Backpacking is just like being a tourist, only with less money. Everywhere you go in the world, you’ll find budget travelers hefting dusty backpacks and haggling over the price of a cheap hotel. You could be one of them.

Backpacking isn’t exactly the best way to achieve your career objectives, but it is an impressively effective way of having fun. You won’t necessarily make deep connections to the places you go, but you can cover a lot of ground for not a lot of money.

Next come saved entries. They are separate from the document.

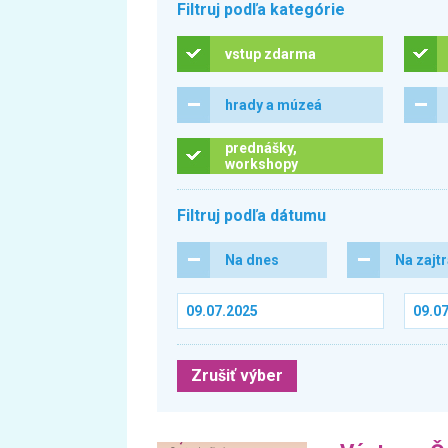
Filtruj podľa kategórie
vstup zdarma
hrady a múzeá
prednášky,
workshopy
Filtruj podľa dátumu
Na dnes
Na zajt
Zrušiť výber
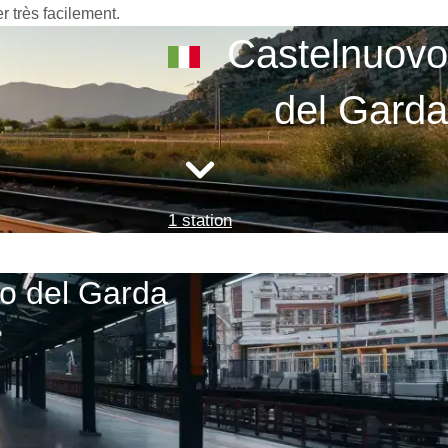
r très facilement.
Castelnuovo
del Garda
1 station
vo del Garda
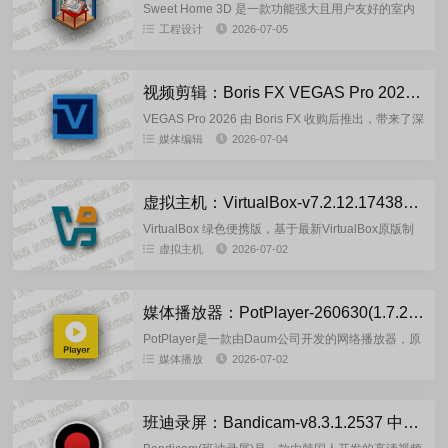
Sweet Home 3D 是一款功能强大且用户友好的室内
设计软件，帮助您轻松创建详细的家庭平面图和时尚
工程设计
2026-07-05
的家居创意。无论你是专业室内设计师，还是只是想
尝试房间创...
视频剪辑：Boris FX VEGAS Pro 2026.0.0.143 中文版
VEGAS Pro 2026 由 Boris FX 收购后推出，带来了深
度整合的 AI 工具、顶级特效能力与性能优化，全面强
媒体编辑
2026-07-04
化创作效率与视觉表现力。【核心新功能...
虚拟主机：VirtualBox-v7.2.12.174389 绿色便携版
VirtualBox 绿色便携版，基于最新VirtualBox原版制
作，免安装开源虚拟化工具，无需常规安装流程，解
虚拟主机
2026-07-02
压后即可直接运行，所有配置、虚拟磁盘文件都保
存...
媒体播放器：РotРlayer-260630(1.7.22977) 去广告绿色版
PotPlayer是一款由Daum公司开发的网络播放器，原
始作者是KMPlayer的制作者韩国姜龙喜。PotPlayer
媒体播放
2026-07-02
作为KMPlayer的后续作品，继承了K...
班迪录屏：Bandicam-v8.3.1.2537 中文绿色便携版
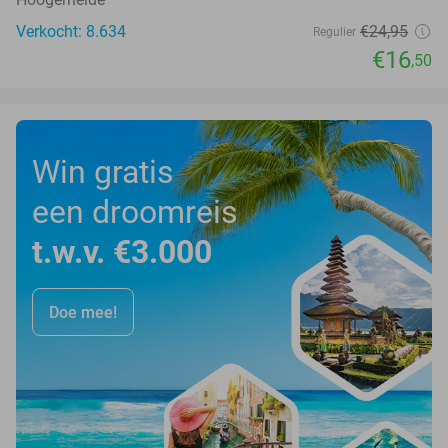
Verkocht: 8.634
€24
,95
Regulier
€16
,50
Win gratis
een droomreis
t.w.v. €3.000
Doe mee!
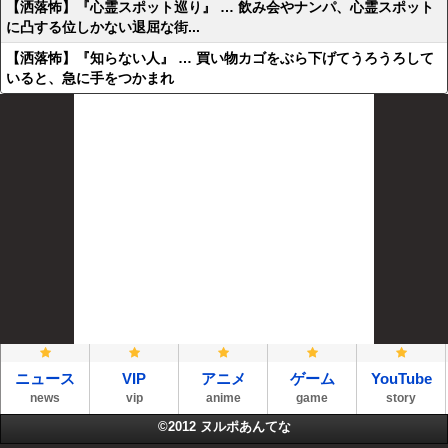
【洒落怖】『心霊スポット巡り』 … 飲み会やナンパ、心霊スポット
に凸する位しかない退屈な街...
【洒落怖】『知らない人』 … 買い物カゴをぶら下げてうろうろして
いると、急に手をつかまれ
ニュース
VIP
アニメ
ゲーム
YouTube
news
vip
anime
game
story
©2012
ヌルポあんてな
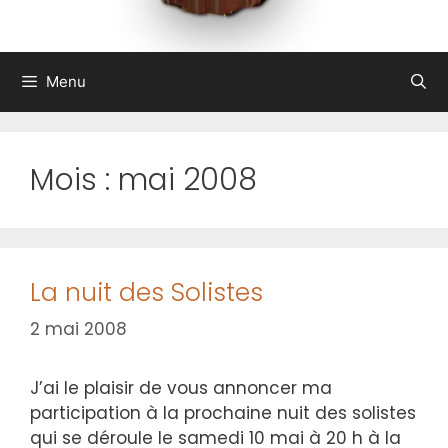
Menu
Mois :
mai 2008
La nuit des Solistes
2 mai 2008
J’ai le plaisir de vous annoncer ma
participation à la prochaine nuit des solistes
qui se déroule le samedi 10 mai à 20 h à la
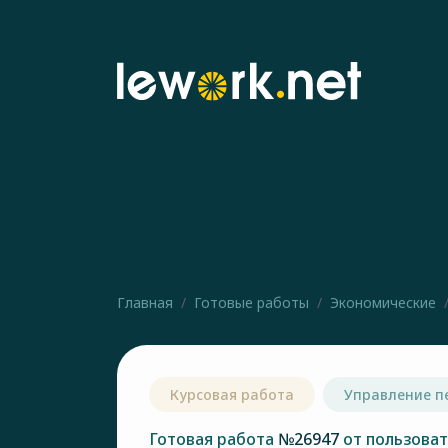
Главная
Готовые работы
Экономические
Курсовая работа
Управление п
Готовая работа
№26947
от пользова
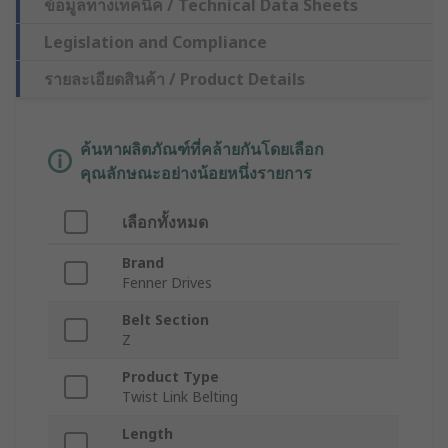
ข้อมูลทางเทคนิค / Technical Data Sheets
Legislation and Compliance
รายละเอียดสินค้า / Product Details
ค้นหาผลิตภัณฑ์ที่คล้ายกันโดยเลือก
คุณลักษณะอย่างน้อยหนึ่งรายการ
เลือกทั้งหมด
Brand
Fenner Drives
Belt Section
Z
Product Type
Twist Link Belting
Length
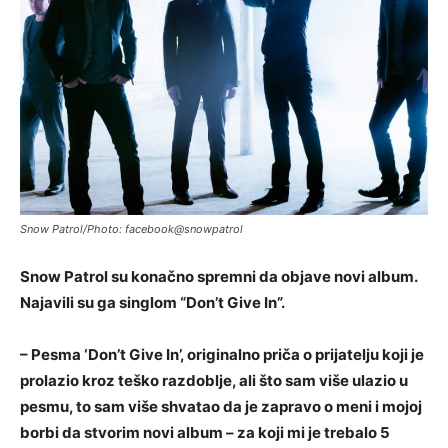
Snow Patrol/Photo: facebook@snowpatrol
Snow Patrol su konačno spremni da objave novi album.
Najavili su ga singlom “Don’t Give In”.
– Pesma ‘Don’t Give In’, originalno priča o prijatelju koji je
prolazio kroz teško razdoblje, ali što sam više ulazio u
pesmu, to sam više shvatao da je zapravo o meni i mojoj
borbi da stvorim novi album – za koji mi je trebalo 5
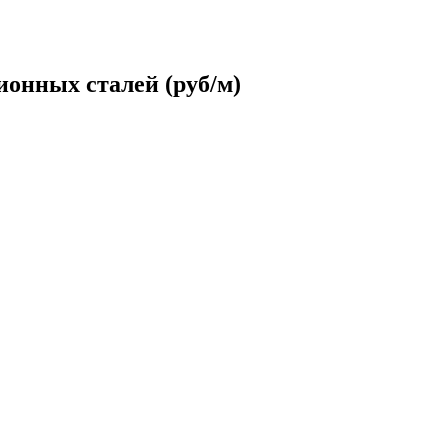
ионных сталей (руб/м)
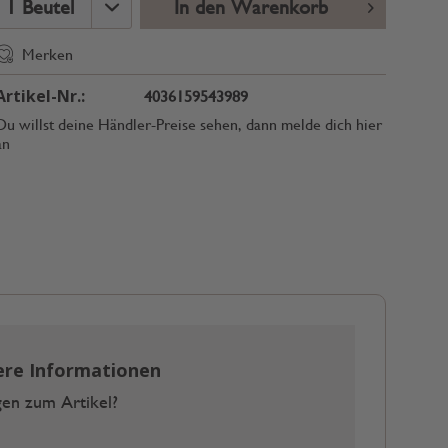
In den Warenkorb
Merken
Artikel-Nr.:
4036159543989
Du willst deine Händler-Preise sehen, dann melde dich hier
an
ere Informationen
en zum Artikel?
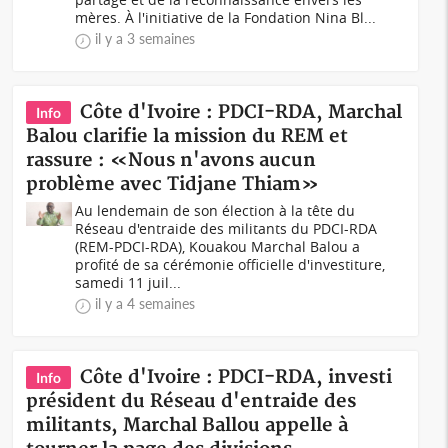
mères. À l'initiative de la Fondation Nina Bl...
il y a 3 semaines
Côte d'Ivoire : PDCI-RDA, Marchal
Info
Balou clarifie la mission du REM et
rassure : «Nous n'avons aucun
problème avec Tidjane Thiam»
Au lendemain de son élection à la tête du
Réseau d'entraide des militants du PDCI-RDA
(REM-PDCI-RDA), Kouakou Marchal Balou a
profité de sa cérémonie officielle d'investiture,
samedi 11 juil...
il y a 4 semaines
Côte d'Ivoire : PDCI-RDA, investi
Info
président du Réseau d'entraide des
militants, Marchal Ballou appelle à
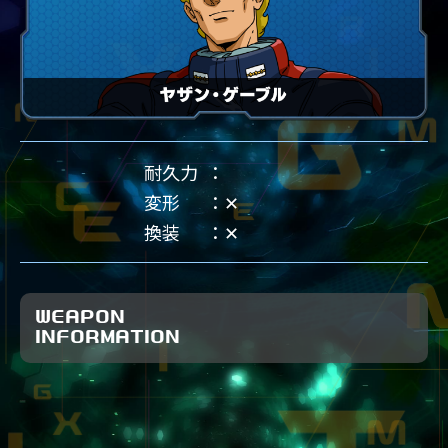
耐久力
変形
✕
換装
✕
WEAPON
INFORMATION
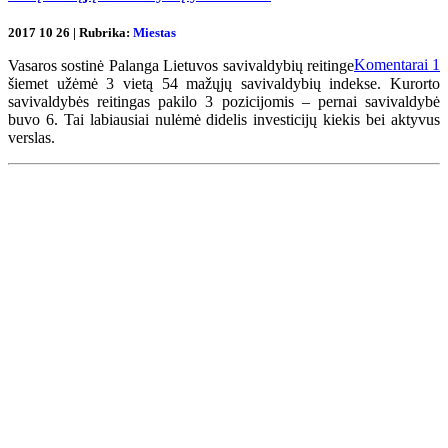
2017 10 26 | Rubrika:
Miestas
Komentarai
1
Vasaros sostinė Palanga Lietuvos savivaldybių reitinge
šiemet užėmė 3 vietą 54 mažųjų savivaldybių indekse. Kurorto
savivaldybės reitingas pakilo 3 pozicijomis – pernai savivaldybė
buvo 6. Tai labiausiai nulėmė didelis investicijų kiekis bei aktyvus
verslas.
Renginių kalendorius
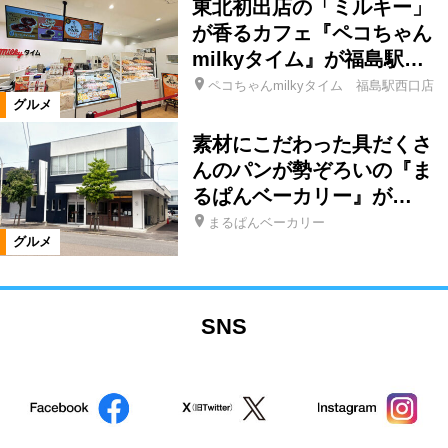
東北初出店の「ミルキー」
が香るカフェ『ペコちゃん
milkyタイム』が福島駅…
ペコちゃんmilkyタイム 福島駅西口店
グルメ
素材にこだわった具だくさ
んのパンが勢ぞろいの『ま
るぱんベーカリー』が…
まるぱんベーカリー
グルメ
SNS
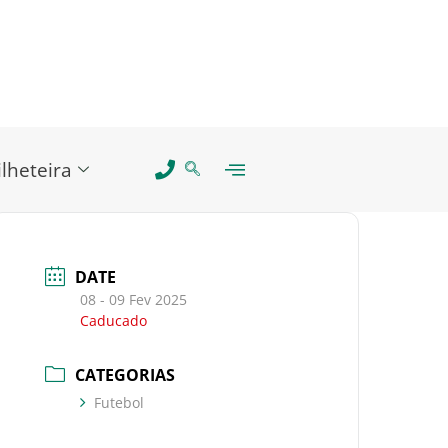
ilheteira
DATE
08 - 09 Fev 2025
Caducado
CATEGORIAS
Futebol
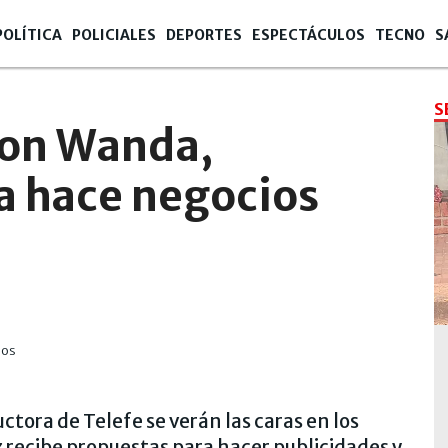
POLÍTICA
POLICIALES
DEPORTES
ESPECTÁCULOS
TECNO
S
S
con Wanda,
a hace negocios
ios
uctora de Telefe se verán las caras en los
z recibe propuestas para hacer publicidades y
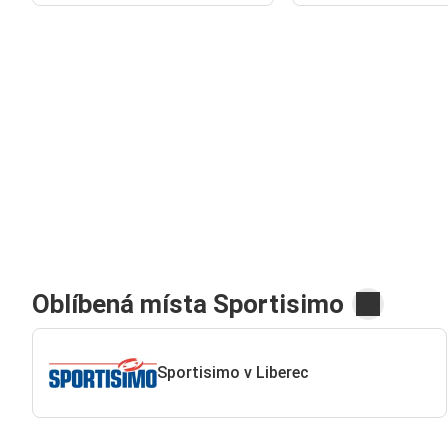
Oblíbená místa Sportisimo
Sportisimo v Liberec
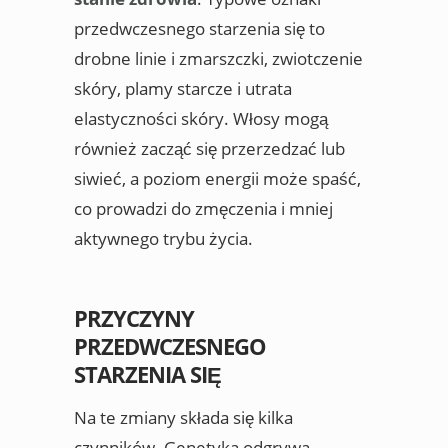
przedwczesnego starzenia się to
drobne linie i zmarszczki, zwiotczenie
skóry, plamy starcze i utrata
elastyczności skóry. Włosy mogą
również zacząć się przerzedzać lub
siwieć, a poziom energii może spaść,
co prowadzi do zmęczenia i mniej
aktywnego trybu życia.
PRZYCZYNY
PRZEDWCZESNEGO
STARZENIA SIĘ
Na te zmiany składa się kilka
czynników. Genetyka odgrywa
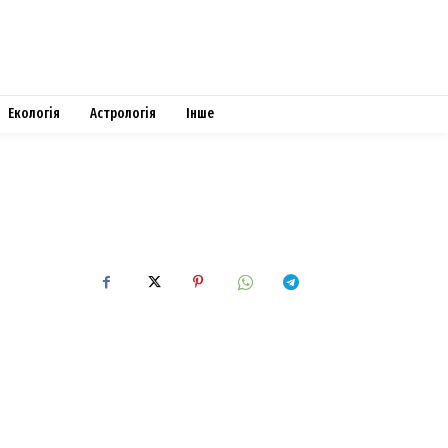
Екологія
Астрологія
Інше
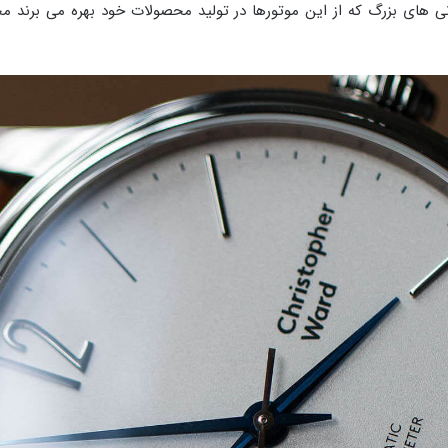
پانی های بزرگ که از این موتورها در تولید محصولات خود بهره می برند 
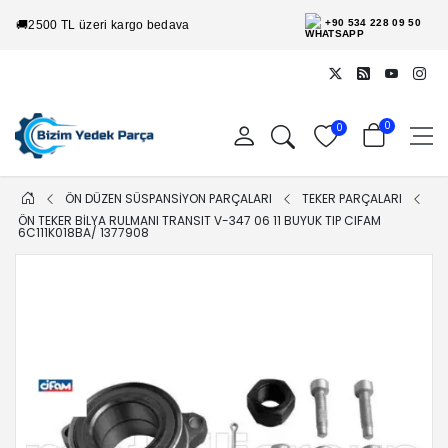
+90 534 228 09 50
🚚
2500 TL üzeri kargo bedava
0
0
ÖN DÜZEN SÜSPANSİYON PARÇALARI
TEKER PARÇALARI
ÖN TEKER BILYA RULMANI TRANSIT V-347 06 11 BUYUK TIP CIFAM
6C111K018BA/ 1377908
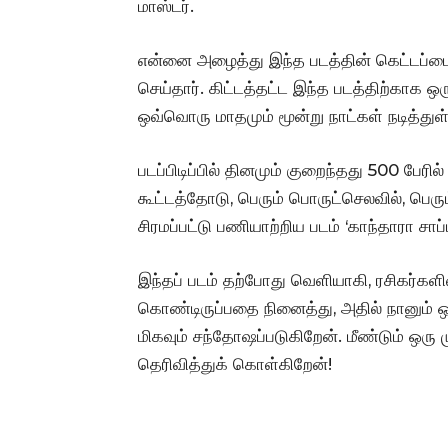
மாஸ்டர்.
என்னை அழைத்து இந்த படத்தின் கெட்டப்பை 
செய்தார். கிட்டத்தட்ட இந்த படத்திற்காக ஒ
ஒவ்வொரு மாதமும் மூன்று நாட்கள் நடித்துள
படப்பிடிப்பில் தினமும் குறைந்தது 500 பேரி
கூட்டத்தோடு, பெரும் பொருட்செலவில், பெரு
சிரமப்பட்டு பணியாற்றிய படம் ‘காந்தாரா சாப்ட
இந்தப் படம் தற்போது வெளியாகி, ரசிகர்களி
கொண்டிருப்பதை நினைத்து, அதில் நானும் ஒ
மிகவும் சந்தோஷப்படுகிறேன். மீண்டும் ஒரு
தெரிவித்துக் கொள்கிறேன்!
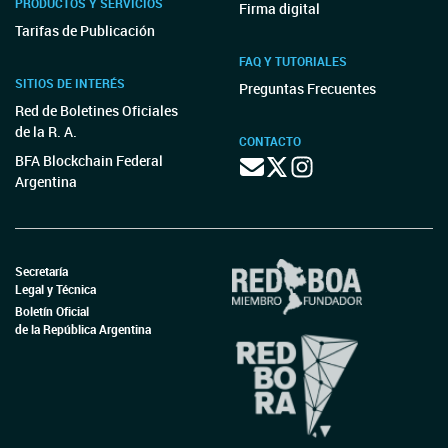
PRODUCTOS Y SERVICIOS
Firma digital
Tarifas de Publicación
FAQ Y TUTORIALES
SITIOS DE INTERÉS
Preguntas Frecuentes
Red de Boletines Oficiales
de la R. A.
CONTACTO
BFA Blockchain Federal
Argentina
Secretaría
Legal y Técnica
Boletín Oficial
de la República Argentina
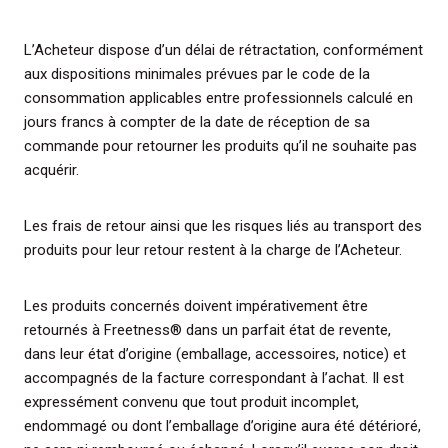
L’Acheteur dispose d’un délai de rétractation, conformément
aux dispositions minimales prévues par le code de la
consommation applicables entre professionnels calculé en
jours francs à compter de la date de réception de sa
commande pour retourner les produits qu’il ne souhaite pas
acquérir.
Les frais de retour ainsi que les risques liés au transport des
produits pour leur retour restent à la charge de l’Acheteur.
Les produits concernés doivent impérativement être
retournés à Freetness® dans un parfait état de revente,
dans leur état d’origine (emballage, accessoires, notice) et
accompagnés de la facture correspondant à l’achat. Il est
expressément convenu que tout produit incomplet,
endommagé ou dont l’emballage d’origine aura été détérioré,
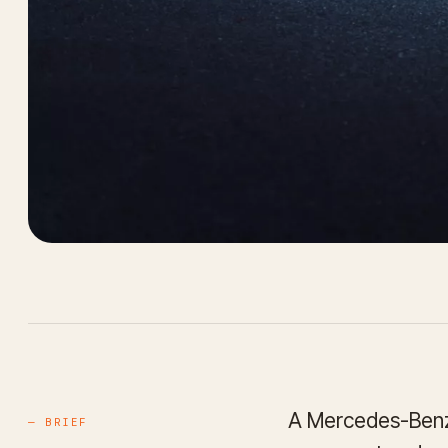
A Mercedes-Benz 
— BRIEF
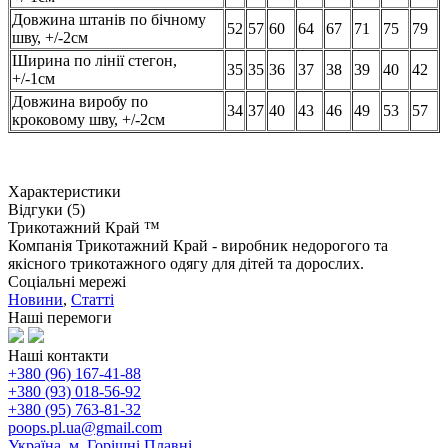
Довжина штанів по бічному
52
57
60
64
67
71
75
79
шву, +/-2см
Ширина по лінії стегон,
35
35
36
37
38
39
40
42
+/-1см
Довжина виробу по
34
37
40
43
46
49
53
57
кроковому шву, +/-2см
Характеристики
Відгуки (5)
Трикотажний Край ™
Компанія Трикотажний Край - виробник недорогого та
якісного трикотажного одягу для дітей та дорослих.
Соціальні мережі
Новини
,
Статті
Наші перемоги
Наші контакти
+380 (96) 167-41-88
+380 (93) 018-56-92
+380 (95) 763-81-32
poops.pl.ua@gmail.com
Україна, м. Горішні Плавні,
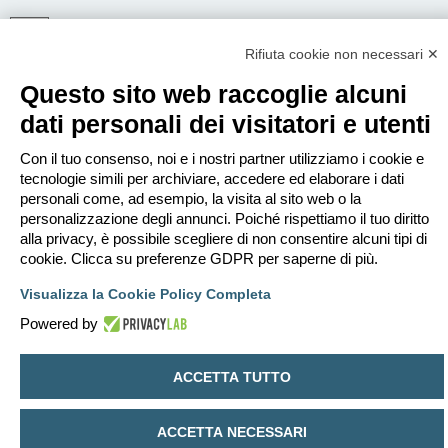
Rifiuta cookie non necessari ✕
ISCRIVITI
Questo sito web raccoglie alcuni
Per eseguire il login devi essere registrato. La registrazione richiede solo
pochi secondi e garantisce l’accesso alle funzioni avanzate. L’amministratore
dati personali dei visitatori e utenti
può anche dare permessi speciali agli utenti. Prima di eseguire il login
assicurati di aver letto i termini d’uso e le varie regole.
Con il tuo consenso, noi e i nostri partner utilizziamo i cookie e
Condizioni d’uso
|
Trattamento dei dati personali
tecnologie simili per archiviare, accedere ed elaborare i dati
personali come, ad esempio, la visita al sito web o la
Iscriviti
personalizzazione degli annunci. Poiché rispettiamo il tuo diritto
alla privacy, è possibile scegliere di non consentire alcuni tipi di
cookie. Clicca su preferenze GDPR per saperne di più.
Indice
Contattaci
Cancella cookie
Tutti gli orari sono
UTC+02:00
Visualizza la Cookie Policy Completa
Creato da
phpBB
® Forum Software © phpBB Limited
Traduzione Italiana
phpBB-Italia.it
Powered by
Privacy
|
Condizioni
ACCETTA TUTTO
ACCETTA NECESSARI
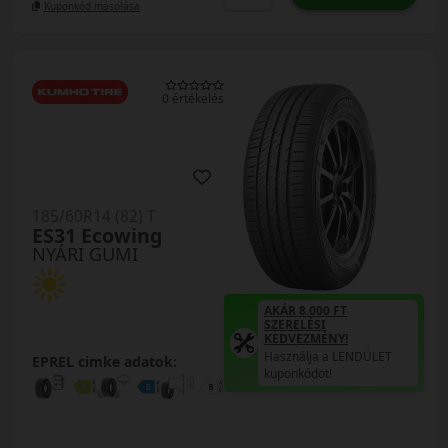
Kuponkód másolása
0 értékelés
185/60R14 (82) T
ES31 Ecowing
NYÁRI GUMI
AKÁR 8.000 FT
SZERELÉSI
KEDVEZMÉNY!
Használja a LENDÜLET
EPREL cimke adatok:
kuponkódot!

The classic student travel destination of Europe has gotten a lot more expensive in recent years. They used to write guidebooks on how to do Europe on $5 a day — now you’d starve to death if you tried to do it on $50. Regions such as Southeast Asia and Central America remain startlingly cheap places to travel, however.

The best place to get started with planning your backpacking trip is a good guidebook. Popular choices among budget travelers include the Lonely Planet, Rough Guides, Footprint and Let’s Go.

Backpacking and the other options listed above are not mutually exclusive. In fact, whatever you’re doing overseas, it’s a great idea to get yourself an extra month before or after your program to put on a backpack and take a spin around the place. You’ll be surprised at what you can find in this world if you look hard enough.